Alan Leslie summarises the key points from SURF’s conference but notes a trend that could be seen as a return to a top-down approach and calls for investment in community development.

Alan Leslie MA Hons, PhD, FSA Scot is a professional archaeologist and heritage practitioner for 35 years, working in academia, tertiary education and archaeological consultancy and contracting.  Co-founder and director of Northlight Heritage (2011-17) and Inherit (Institute for Heritage & Sustainable Human Development) (2017-19) and, before that, managing director of GUARD and lecturer in archaeology at Glasgow University.

There’s a lot of reading in Community Wealth Building (CWB) and Levelling Up, as each paragraph draws you inexorably into the Wellbeing Economy, Inclusive Growth, Progressive Procurement, The Preston & Cleveland Models and much more. Before you know it, you’re half way to a Masters degree. But, as Martin Avila noted wryly on the day, this is information we all need to populate our funding applications, so this conference was timely – and merciful, sparing us from having to navigate the more tortuous explanatory texts.

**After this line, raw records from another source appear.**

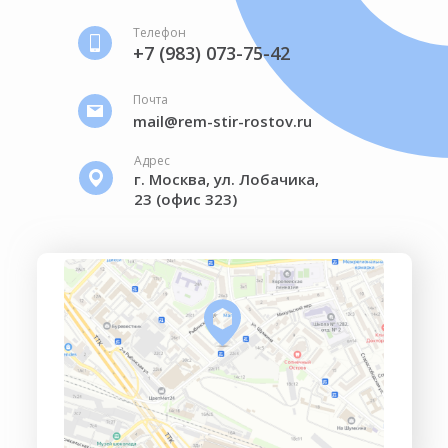
Телефон
+7 (983) 073-75-42
Почта
mail@rem-stir-rostov.ru
Адрес
г. Москва, ул. Лобачика,
23 (офис 323)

In the morning session, devoted to CWB, after a useful summary of the government position from Tom Arthur, we were treated to some illuminating thoughts from Martin Avila (CEIS), followed by some helpful “real world” examples from Emma McMullen & Jude King – on developments in Ayrshire – compared and contrasted with useful perspectives on approaches and achievements in Dunoon from Ann Campbell (Dunoon Area Alliance) & Tacit Tacit’s Hannah Clinch. Collectively these contributions revealed CWB to be neither rigid methodology nor toolkit but rather an adaptable framework for evolutionary place-based change driven by local organisations and people. Martin Avila’s contribution was illuminating in identifying that CWB is not just about financial value but rather aspires to the development of a common language and approach for maximising local benefit, incorporating social and environmental values as well as traditional economic requirements.

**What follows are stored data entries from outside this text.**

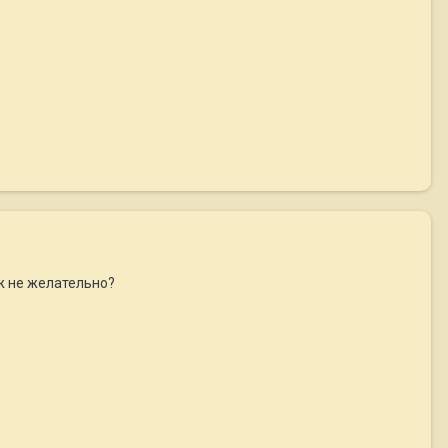
ж не желательно?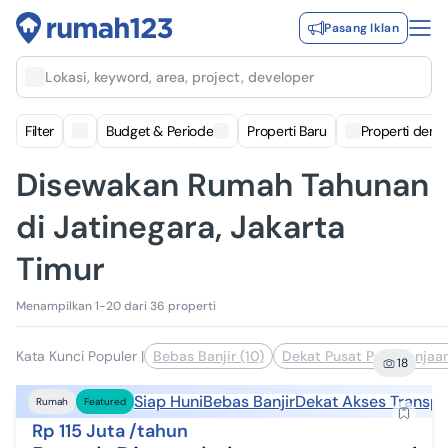
Pasang Iklan
Lokasi, keyword, area, project, developer
Filter
Budget & Periode
Properti Baru
Properti deng
Disewakan Rumah Tahunan
di Jatinegara, Jakarta
Timur
Menampilkan 1-20 dari 36 properti
Kata Kunci Populer
|
Bebas Banjir (10)
Dekat Pusat Perbelanjaan
18
Siap Huni
Bebas Banjir
Dekat Akses Transpo
Rumah
Featured
Rp 115 Juta /tahun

In the afternoon we were similarly well served with explanations of Levelling Up, from the UK Government’s Lauren Bruce, and the Scottish Government Funding Context, from David Cowan, together with notes on the numerous programmes and pots of funding available for community and place-based renewal, regeneration and revitalisation. My slight problem here is that while the intentions, and the range and value of the sums involved, sounded impressive, without knowing precisely what these sums need to address, it is difficult to know if they are impressive or not. In fact I suspect it is not so difficult – more difficult perhaps was avoiding a shiver at the spectre of EU Structural Funding haunting the room.

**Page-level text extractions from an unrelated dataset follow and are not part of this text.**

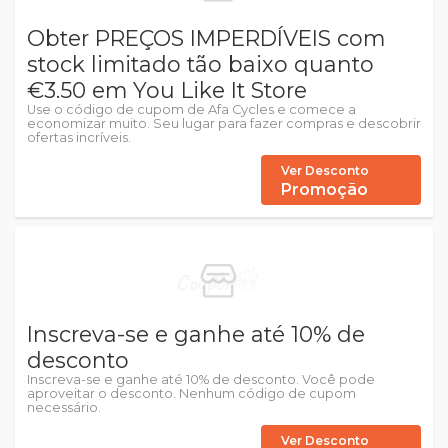
Obter PREÇOS IMPERDÍVEIS com
stock limitado tão baixo quanto
€3.50 em You Like It Store
Use o código de cupom de Afa Cycles e comece a
economizar muito. Seu lugar para fazer compras e descobrir
ofertas incríveis.
Ver Desconto
Promoção
Inscreva-se e ganhe até 10% de
desconto
Inscreva-se e ganhe até 10% de desconto. Você pode
aproveitar o desconto. Nenhum código de cupom
necessário.
Ver Desconto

The presentations nevertheless mostly adopted a positive tone, though the challenges remaining were openly acknowledged by all present – speakers, panellists and delegates. Numerous significant observations were made, amongst which was concern at the creeping return to top-down attitudes and behaviour by some anchor organisations, despite the widely acknowledged successes of local organisations as deliverers to their communities at the height of the pandemic (an observation which drew the first spontaneous cheer of the day). Kate Christie observed that, for many people, some of these anchor organisations are de facto “authorities”, with the negative connotations hardly needing spelled out. Calls for a simplified funding and procurement landscape, especially for smaller organisations, was also vigorously applauded, while Karen Dick from Creative Scotland rightly noted the importance but frequent omission of culture from serious consideration in the CWB process. Quote of the day though came from Martin Avila, expounding on the need for community development not engagement, defining the latter as “those events with more sandwiches than delegates”.

Two points of broad consensus seemed to emerge. One is the need to enshrine – in practice – recognition of the knowledge, wisdom and efficacy of specific local people and organisations in determining and delivering to their communities what they need, how and where. This I take to mean supporting the effective ones to gain the stability to remain the anchor organisations they have already proved to be. The other, which will ultimately provide the best chance of achieving that stability, is establishing and supporting paths for local entities to control their own assets – land, property, energy and so on. Community development, in other words. Oh yes – and catch the poet Kevin P Gilday whenever you can; he’s very good indeed.